Nichelle Vadakkel
North Florida/South Georgia Veterans Health System
Gainesville, Florida
Disclosure information not submitted.
Miranda Boraas
North Florida/South Georgia Veterans Health System
Gainesville, Florida
Disclosure information not submitted.
Robert Ross, PharmD
Clinical Pharmacy Research Fellow
NF/SG VA Health System
Gainesville, Florida
Disclosure information not submitted.
Andy Hendrickson, PharmD
Clinical Pharmacy Specialist
North Florida/South Georgia Veterans Health System, United States
Disclosure information not submitted.
Andrew Franck, PharmD
Clinical Pharmacy Specialist
North Florida/South Georgia Veterans Health System, United States
Disclosure information not submitted.
Title: Immune Checkpoint Inhibitor-Induced Neuromuscular Disorder
Case Report Body:
Introduction:
Neuromuscular disorders such as Guillain-Barre syndrome (GBS) and myasthenia gravis (MG) can be rare, life-threatening adverse reactions induced by immune checkpoint inhibitors (ICIs). These conditions are characterized by skeletal muscle weakness that may quickly progress to involve the diaphragm, resulting in respiratory failure requiring invasive mechanical ventilation.
Description:
An 86-year-old male patient with metastatic renal cell carcinoma was started on adjuvant ICI treatment, nivolumab and ipilimumab, following radical left nephrectomy. After one month (two cycles) of ICI treatment, he presented to his ophthalmologist with complaint of new onset diplopia and severe bilateral ptosis. Ophthalmology recommended emergency department evaluation due to the additional discovery of rapidly progressing bilateral lower extremity weakness. He was admitted to the general medicine ward for further evaluation of suspected ICI-induced MG or GBS. After one day of hospitalization, he was transferred to the intensive care unit (ICU) for worsening respiratory muscle weakness and potential need for invasive mechanical ventilation.
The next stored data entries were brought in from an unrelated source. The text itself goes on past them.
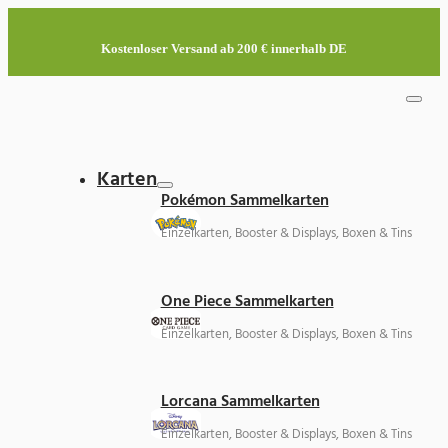
Kostenloser Versand ab 200 € innerhalb DE
Karten
Pokémon Sammelkarten
Einzelkarten, Booster & Displays, Boxen & Tins
One Piece Sammelkarten
Einzelkarten, Booster & Displays, Boxen & Tins
Lorcana Sammelkarten
Einzelkarten, Booster & Displays, Boxen & Tins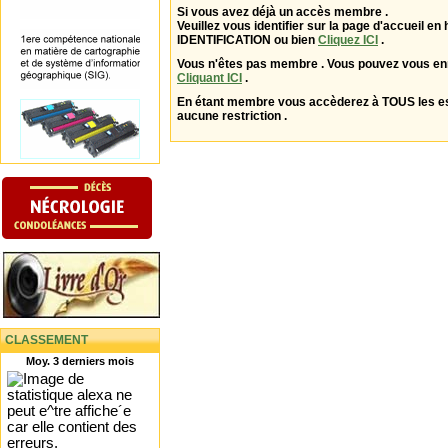
Si vous avez déjà un accès membre .
Veuillez vous identifier sur la page d'accueil en 
IDENTIFICATION ou bien
Cliquez ICI
.
Vous n'êtes pas membre . Vous pouvez vous enr
Cliquant ICI
.
En étant membre vous accèderez à TOUS les 
aucune restriction .
CLASSEMENT
Moy. 3 derniers mois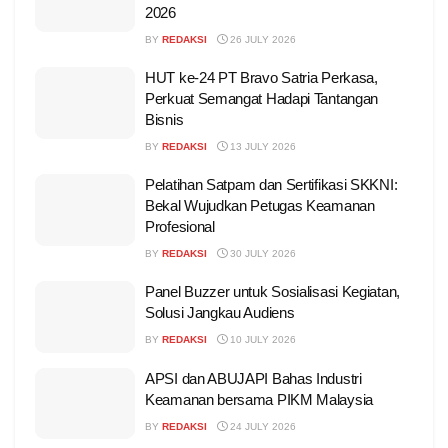
2026
BY
REDAKSI
26 JULY 2026
HUT ke-24 PT Bravo Satria Perkasa,
Perkuat Semangat Hadapi Tantangan
Bisnis
BY
REDAKSI
13 JULY 2026
Pelatihan Satpam dan Sertifikasi SKKNI:
Bekal Wujudkan Petugas Keamanan
Profesional
BY
REDAKSI
30 JULY 2026
Panel Buzzer untuk Sosialisasi Kegiatan,
Solusi Jangkau Audiens
BY
REDAKSI
10 JULY 2026
APSI dan ABUJAPI Bahas Industri
Keamanan bersama PIKM Malaysia
BY
REDAKSI
24 JULY 2026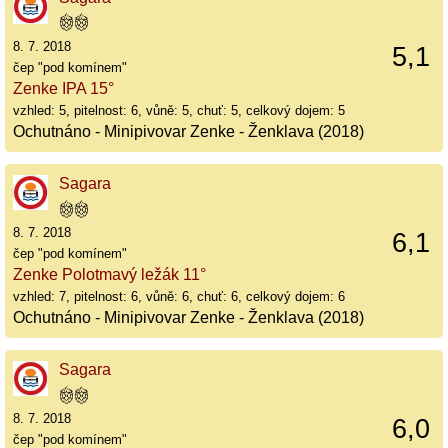
8. 7. 2018
5,1
čep "pod komínem"
Zenke IPA 15°
vzhled: 5, pitelnost: 6, vůně: 5, chuť: 5, celkový dojem: 5
Ochutnáno - Minipivovar Zenke - Ženklava (2018)
Sagara
8. 7. 2018
6,1
čep "pod komínem"
Zenke Polotmavý ležák 11°
vzhled: 7, pitelnost: 6, vůně: 6, chuť: 6, celkový dojem: 6
Ochutnáno - Minipivovar Zenke - Ženklava (2018)
Sagara
8. 7. 2018
6,0
čep "pod komínem"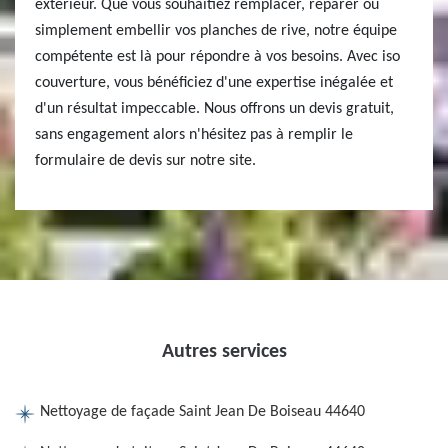
extérieur. Que vous souhaitiez remplacer, réparer ou
simplement embellir vos planches de rive, notre équipe
compétente est là pour répondre à vos besoins. Avec iso
couverture, vous bénéficiez d'une expertise inégalée et
d'un résultat impeccable. Nous offrons un devis gratuit,
sans engagement alors n'hésitez pas à remplir le
formulaire de devis sur notre site.
Autres services
Nettoyage de façade Saint Jean De Boiseau 44640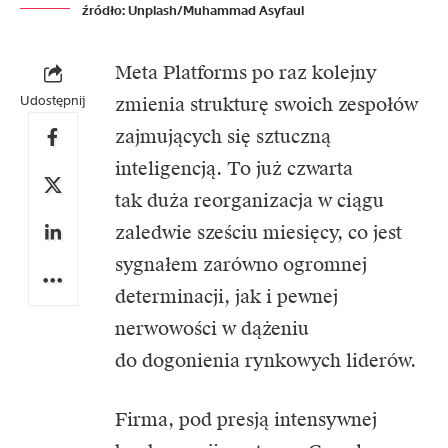
źródło: Unplash/Muhammad Asyfaul
Meta Platforms
po raz kolejny
Udostępnij
zmienia strukturę swoich zespołów
zajmujących się sztuczną
inteligencją. To już czwarta
tak duża reorganizacja w ciągu
zaledwie sześciu miesięcy, co jest
sygnałem zarówno ogromnej
determinacji, jak i pewnej
nerwowości w dążeniu
do dogonienia rynkowych liderów.
Firma, pod presją intensywnej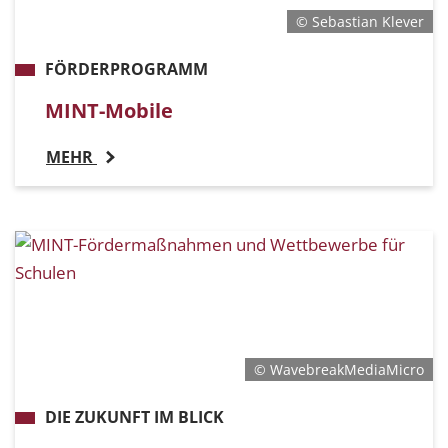
© Sebastian Klever
FÖRDERPROGRAMM
MINT-Mobile
MEHR
© WavebreakMediaMicro
DIE ZUKUNFT IM BLICK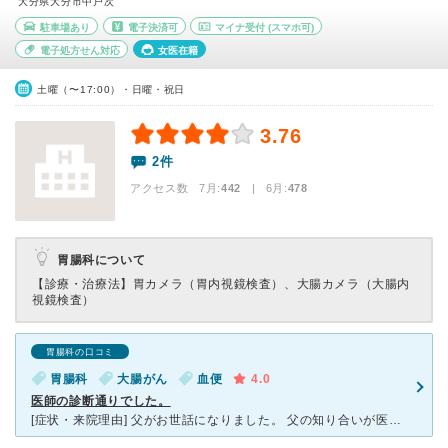
大分県大分市中戸次
駐車場あり
電子決済可
マイナ受付
(スマホ可)
電子処方せん対応
女医在籍
土曜（〜17:00）・日曜・祝日
3.76
2件
アクセス数 7月:
442
| 6月:
478
胃腸科について
【診療・治療法】
胃カメラ（胃内視鏡検査）、大腸カメラ（大腸内
視鏡検査）
胃腸科の口コミ
胃腸科
大腸がん
血便
4.0
医師の診断通りでした。
[症状・来院理由] 父がお世話になりました。 父の知り合いが医者として天心堂に勤務していた為、受診しました。 長い間、血便が続いていましたが、血便以外に他の症状がなかった為なかなか受診しませんで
Treatment with intravenous immunoglobulin (IVIG) and high-dose corticosteroids was initiated. The patient’s condition stabilized, and he did not require invasive mechanical ventilation. After two days of ICU admission, he was transferred to the step-down unit where he completed five days of IVIG and corticosteroid treatment. Due to persistent weakness, treatment with plasma exchange (PLEX) was initiated. After five sessions of PLEX, clinical improvement was seen with gradual restoration of strength and resolution of symptoms. The patient was able to be discharged home after two weeks of hospitalization.
Discussion:
This case is comparable to previous reports of ICI-induced MG/GBS as our patient experienced similar symptoms and onset. The treatment regimen was similar to prior reports, though our patient was treated with IVIG and PLEX in succession, whereas prior cases detail using a single modality. In this case, IVIG may have stabilized the progression of respiratory symptoms, but ultimately PLEX provided full symptomatic relief. For ICU clinicians, this case highlights the need for prompt recognition and management of this potentially life-threatening adverse drug reaction.